Would we want to use `rustup`?
Yes.
So to use this, I have to kill my local Rust toolchain?
That's not a "local" rust toolchain. That's the distro-provided global toolchain.
You would remove the distro packages of `rustc` and `cargo` and use rustup instead. Rustup is a toolchain manager; It allows you to install multiple toolchain versions side-by-side, instead of just the 1 version the distro provides.
(I would hope Go has something comparable for managing multiple toolchain installs.)
And I thought, nice, it's compiling from source. But isn't the Rust com- piler written in Rust? didn't I just delete my Rust compiler? I suppose the toolchain was downloaded as binary.
- rustup downloads toolchains as binaries - cargo downloads and builds crates from source
Then it went on with the next `rustup` command.
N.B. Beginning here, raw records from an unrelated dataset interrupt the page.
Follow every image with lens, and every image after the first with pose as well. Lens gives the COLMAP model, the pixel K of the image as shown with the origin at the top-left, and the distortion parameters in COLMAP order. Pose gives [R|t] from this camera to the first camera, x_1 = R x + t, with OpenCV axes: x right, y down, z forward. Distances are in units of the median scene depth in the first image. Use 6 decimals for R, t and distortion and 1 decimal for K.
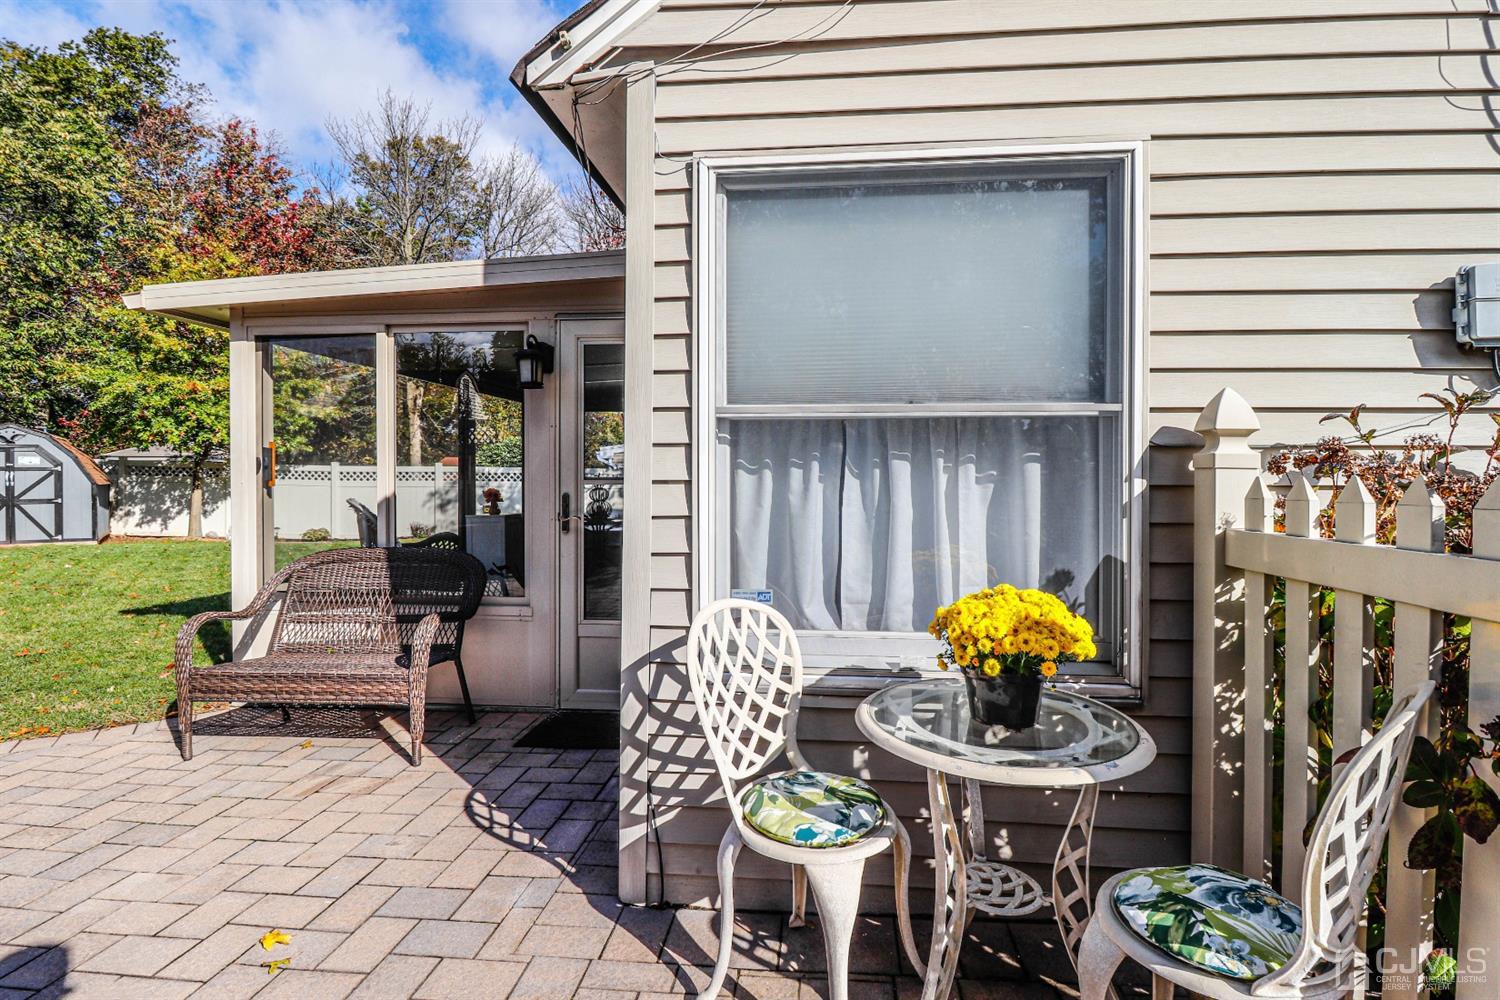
lens RADIAL K [[722.4, 0, 754.2], [0, 722.4, 482.5], [0, 0, 1]] dist [-0.000431, -0.009517]
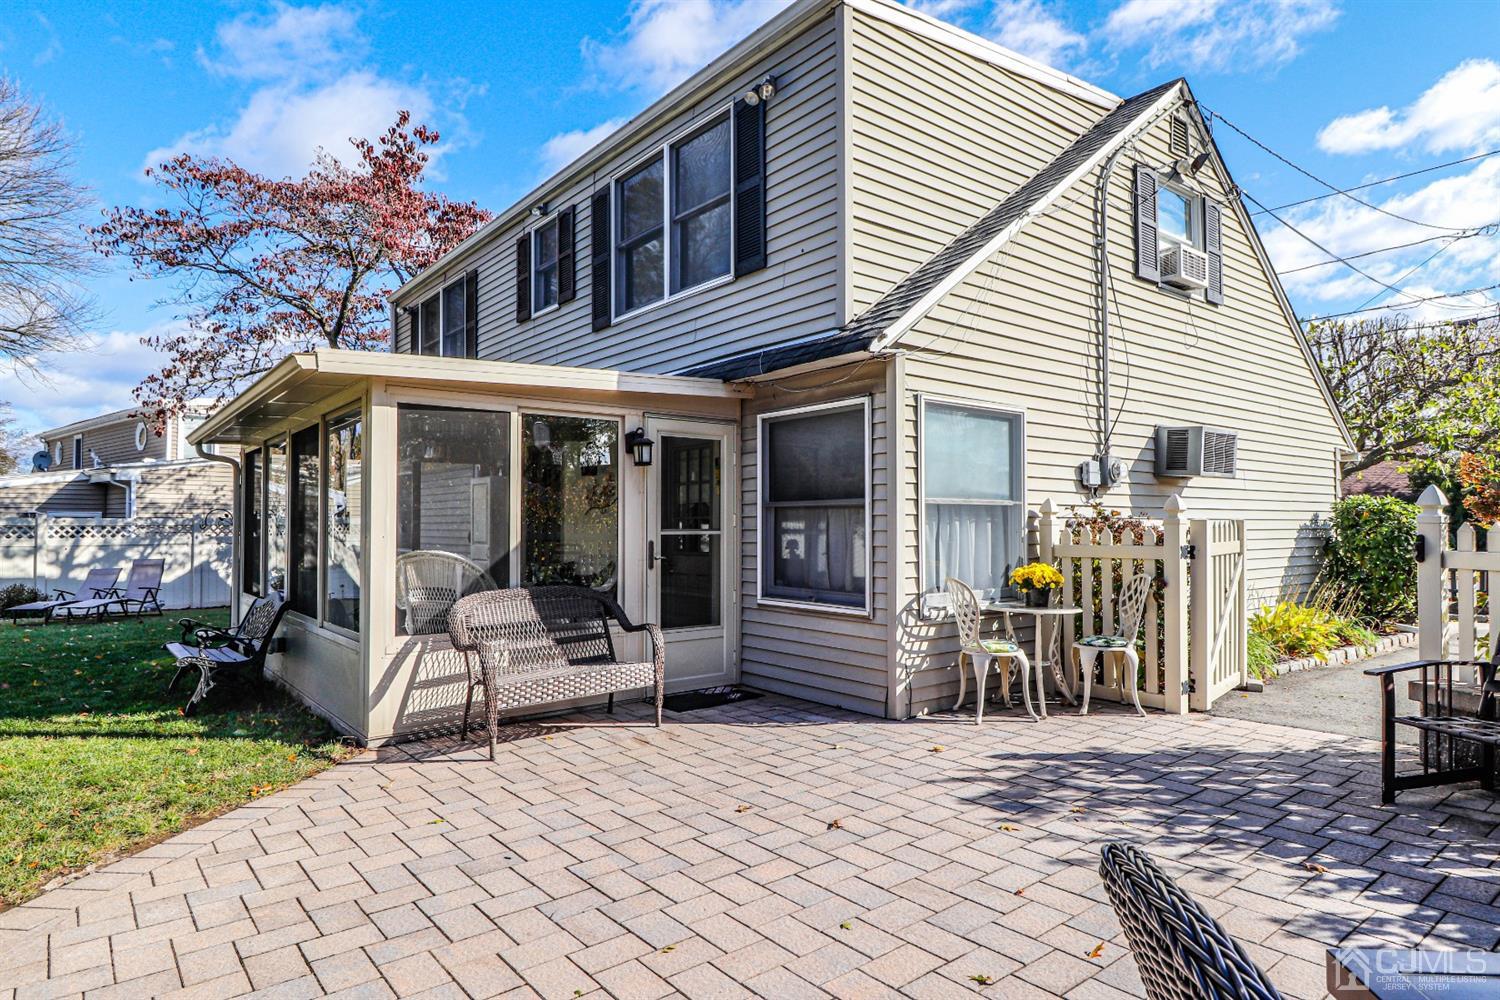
lens RADIAL K [[864.2, 0, 750.0], [0, 864.2, 500.0], [0, 0, 1]] dist [-0.000057, -0.000767]
pose [[0.715206, 0.015595, 0.698740, -1.287227], [0.009577, 0.999438, -0.032110, -0.008462], [-0.698849, 0.029657, 0.714655, -0.328421]]
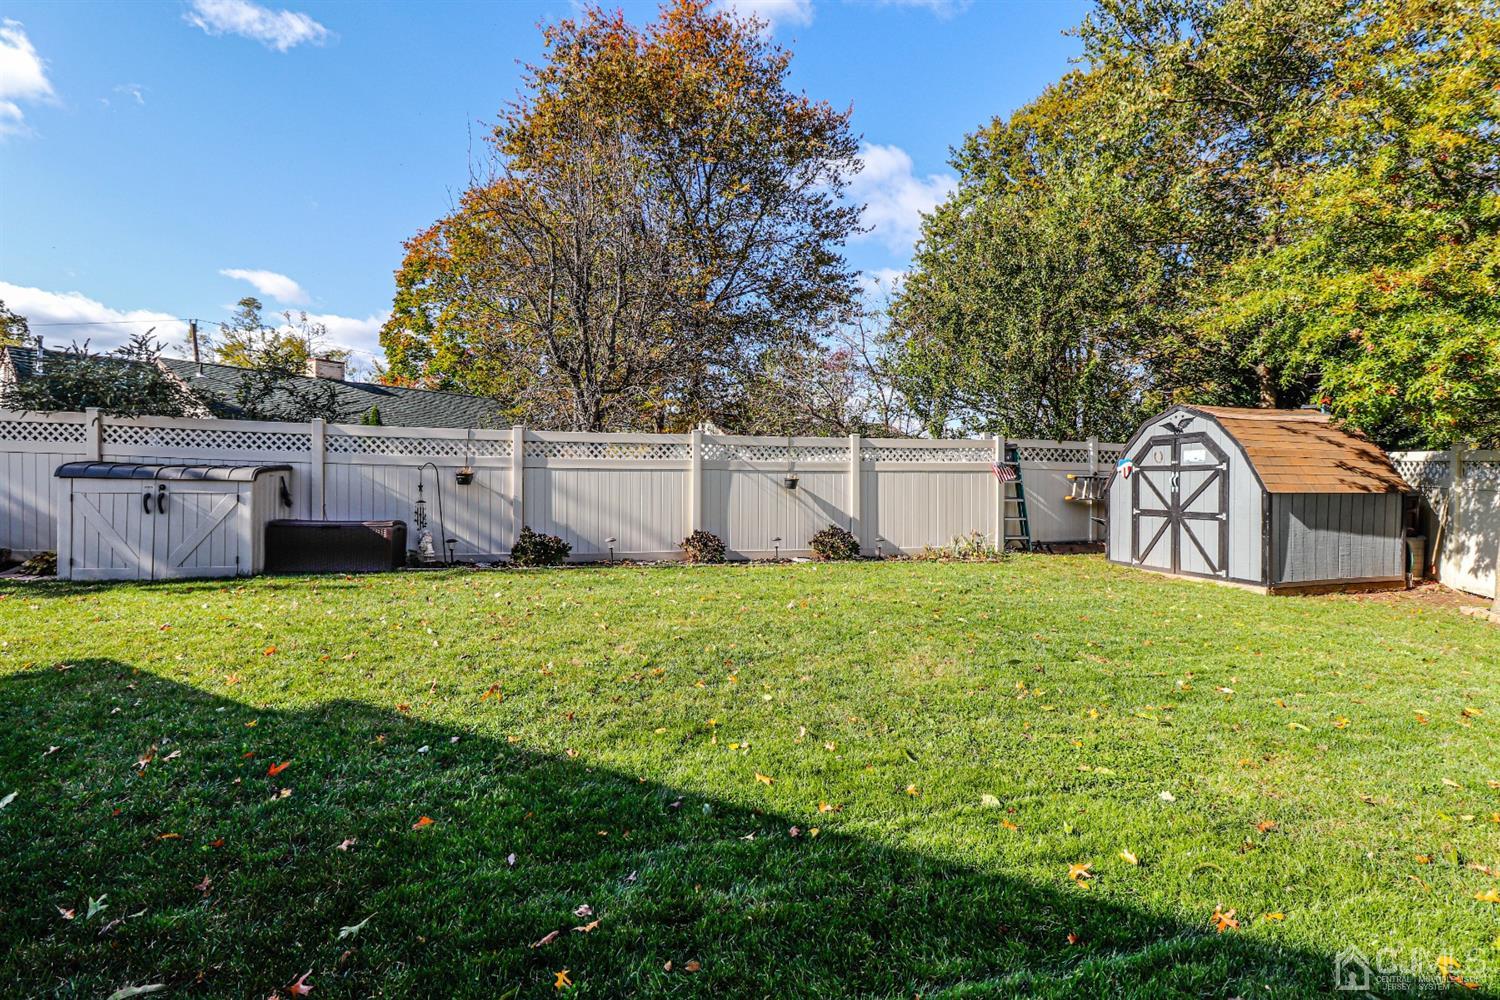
lens RADIAL K [[709.1, 0, 747.1], [0, 709.1, 497.0], [0, 0, 1]] dist [-0.001929, -0.012932]
pose [[-0.355639, 0.011925, -0.934547, -0.859469], [-0.014019, 0.999738, 0.018092, 0.009004], [0.934518, 0.019536, -0.355379, 3.174347]]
Looked about the same, but what? aren't these the same packages it's compiling? Looking at the running processes, they were. But to my surprise nothing changed in my .cargo directory. Could still be that something was statically linked and the artifacts removed.
Crates are mostly statically linked. Even if different crates use the same dependency, they are part of separate projects are so are rebuild. Other considerations are they may use different versions of the same dep, or enable different features. `cargo install` will compile crates in `/tmp`.
- Currently we have a chain of trust:
If we surrender the control about what to download (and install and run) to another program, we should probably warn the user. I had a quick look at `rustup` and `cargo` and couldn't find an answer if things can be specified by hash. I hope they can.
- our Git repository and the checked out commit (hash)
- hashes for files to download (e.g. for the GCC sources)
- those are checked into the repository
It's not hashes, but projects can use a `rust-toolchain.toml` file to control the exact Rust version used. e.g.:
[toolchain] channel = "nightly-2023-09-07" components = ["clippy", "rust-src", "rustfmt"]
So regardless of the distro you're on, the same version of the toolchain is used.
- So far we built everything (that was added on top of the user's OS distribution) from source. I think we should be proud of that.
Building from source is just a means to an end: Ensuring the same version of the toolchain is always used. `rust-toolchain.toml` accomplishes this for Rust projects.